The Xserve RAID array is a 3U chassis that can support up to 14 hot swap, 7200 RPM Ultra ATA drives. While many storage array makers have focused on using the fastest SCSI disk drives running at 10K RPM or 15K RPM for their arrays, which are used primarily as direct-attached storage used to be in the old days, Apple has taken the path of using low-cost ATA drives for server storage (much as many NAS array makers have done). The Xserve RAID attaches to servers via a Fibre Channel link, just like other modern arrays do. Each ATA drive attaches to its own channel that in turn links to the Fibre Channel fabric, which Apple says means that capacity and I/O performance scale as drives are added to the Xserve RAID devices. The Xserve RAID supports RAID levels 0, 1, 3, 5, and 0+1 using its internal controllers, and can support RAID 10, 30, and 50 by mixing hardware RAID on the arrays with software RAID on the Xserve servers. The base machine has four 250 GB ATA drives, 256 MB of cache, dual RAID controllers, and dual Fibre Channel server links for $5,999.
Apple says that, based on suggested retail Web pricing as of December 30, it can deliver 3.5 TB of storage in the Xserve RAID for $10,999 or $3.14 per GB. This is one third the price of much higher performing SCSI arrays from Dell, and a lot less than what Apple reckons is the competition from IBM, HP, and Sun in the entry disk array market. A Dell/EMC CX200 array with 2.1 TB of storage costs $18,999 or $9.05 per GB, by Apple's math, and an HP StorageWorks 1000 array with the same capacity costs $23,925 or $11.39 per GB. IBM's FASt200 3542-1R array is a similar 3U RAID box and it costs a whopping $51,895 or $24.71 per GB in a 2.1 TB configuration. A Sun StorEdge 6120 array requires two 3U chasses to get to 2.04 TB and costs $74,600, or $36.57 per GB.

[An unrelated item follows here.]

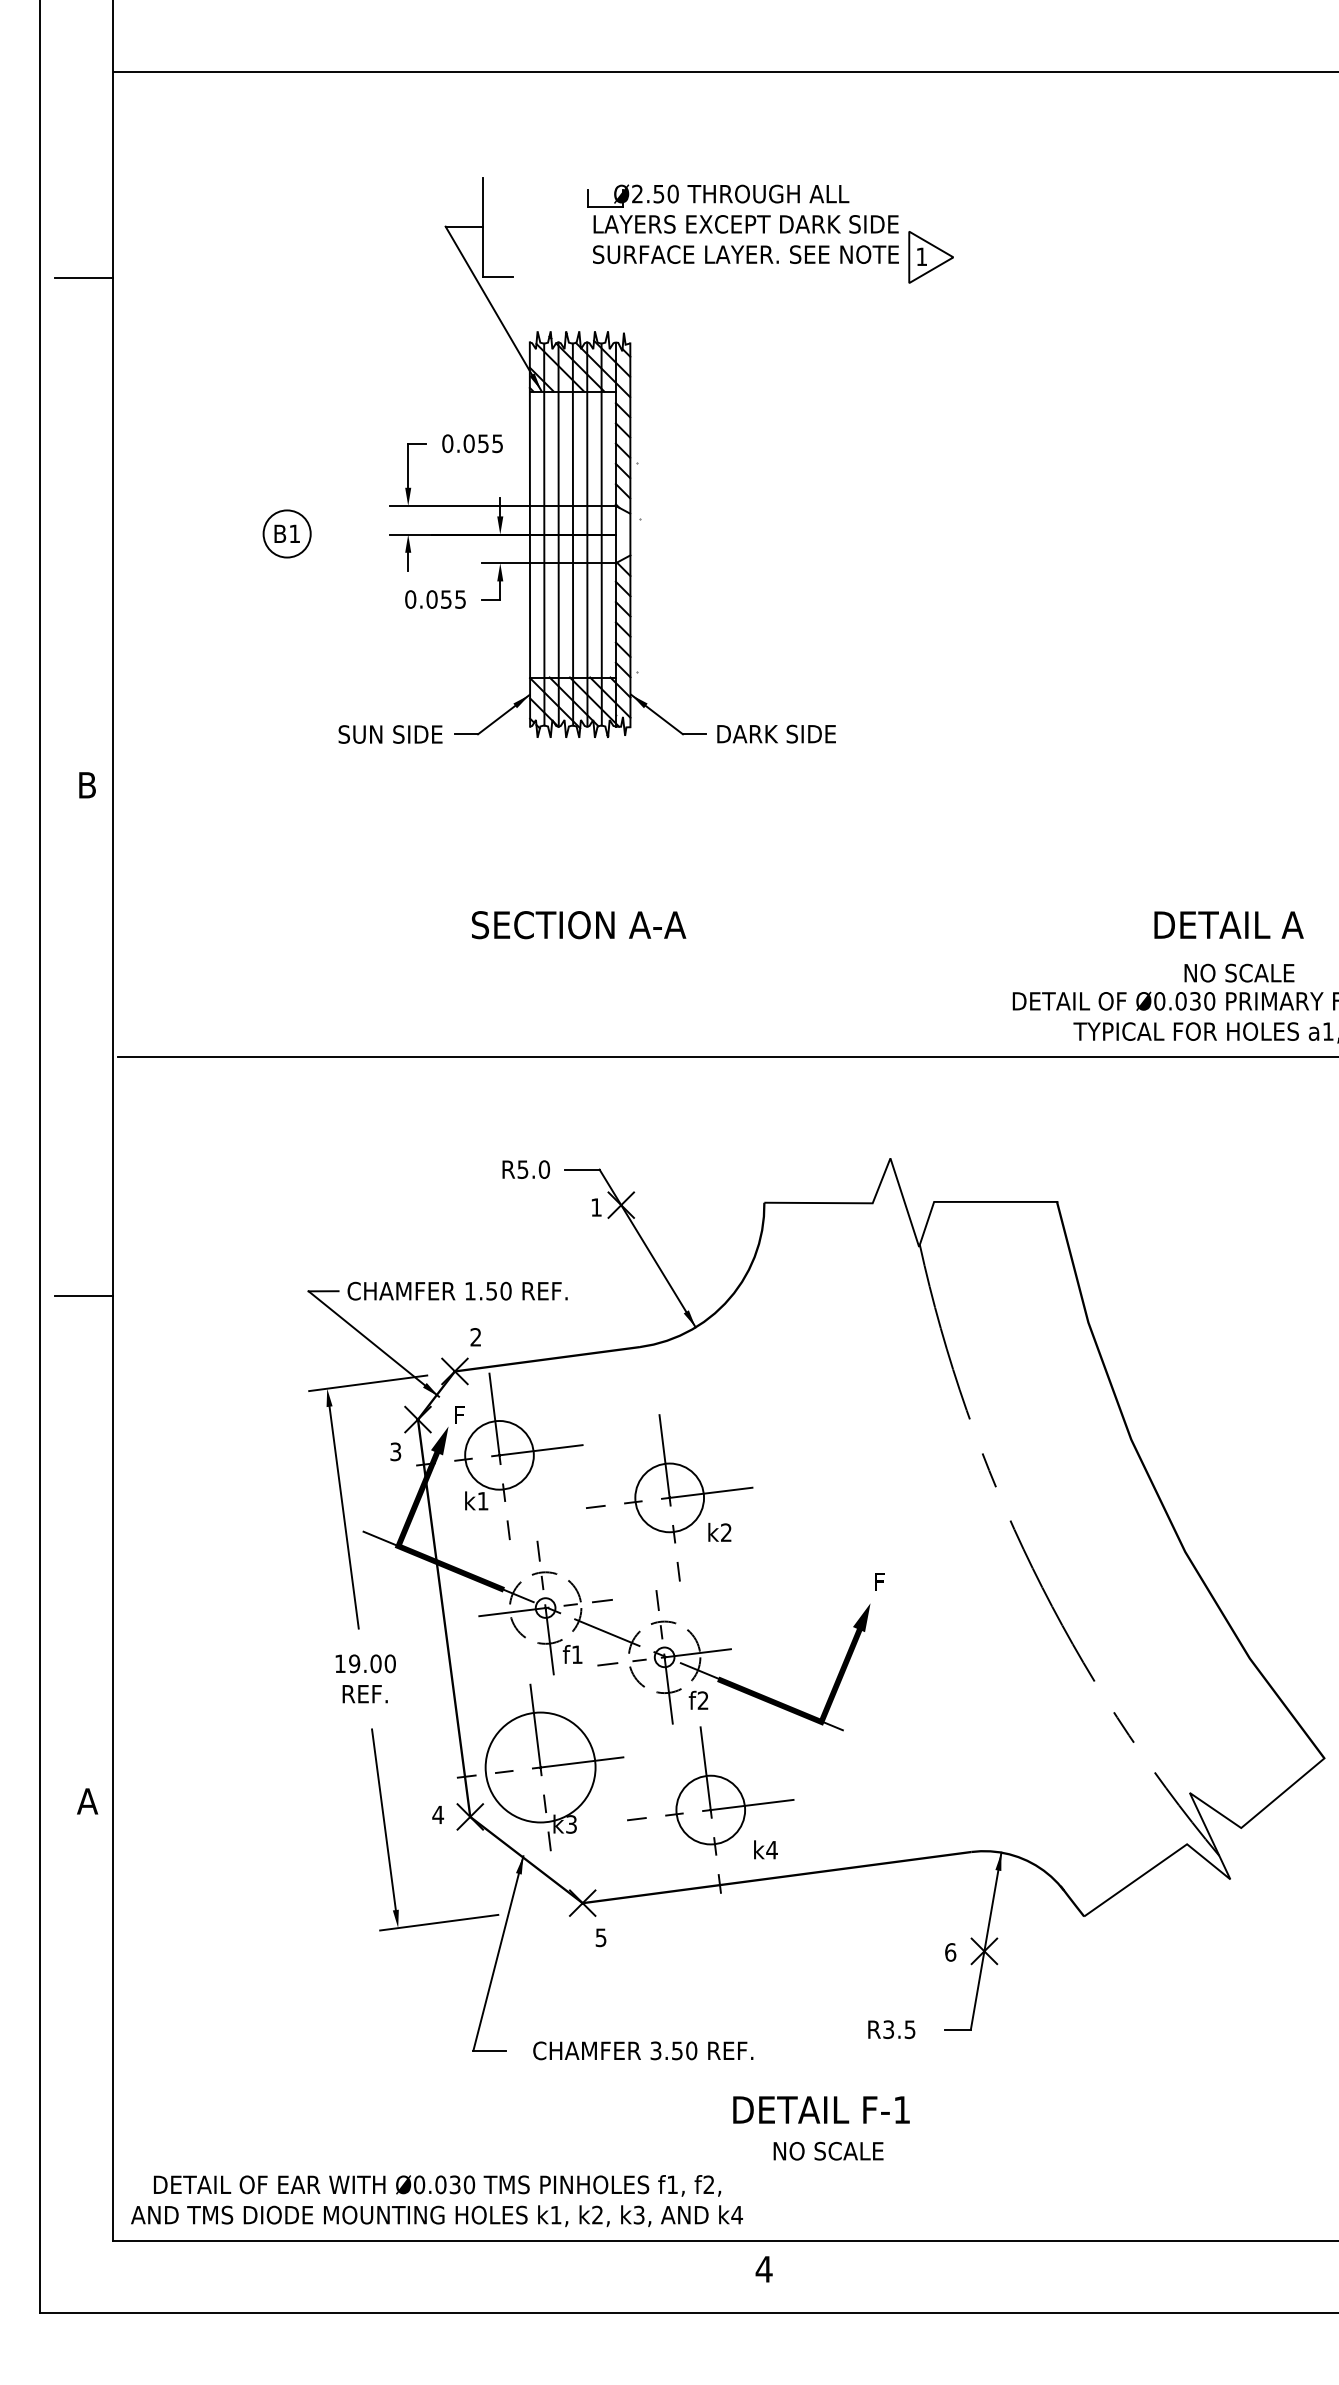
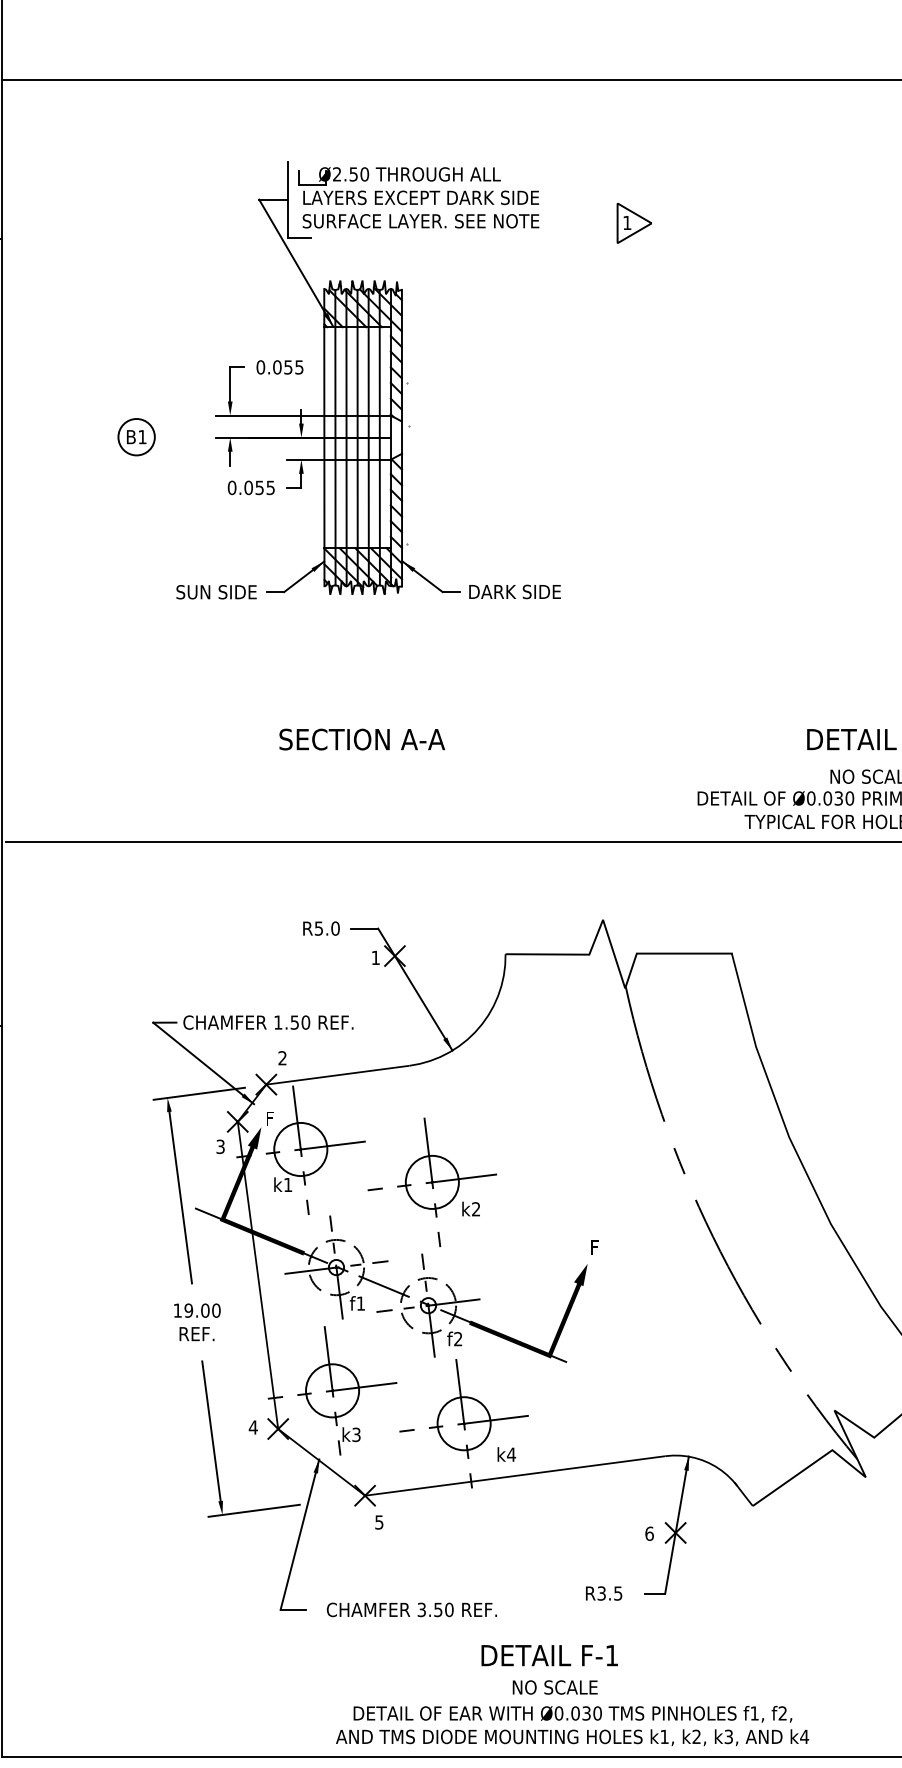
part: (742, 223) -> (418, 197), moved
circle: (540, 1767) -> (332, 1390), size x0.62
text: (436, 2201) -> (572, 1726), moved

Apple is clearly less worried about the performance of its arrays than it is on price, and given that all of the fast I/O and disks of modern arrays only really come into play with big database-driven and transaction-driven applications, Apple may have a point to make and some money to make, too. The Xserve RAID array can pack 49 TB of disk capacity in a 42U rack for a cost of about $154,000. That's pretty impressive, and it will be important to Apple's customers in the digital media and emerging high performance computing markets.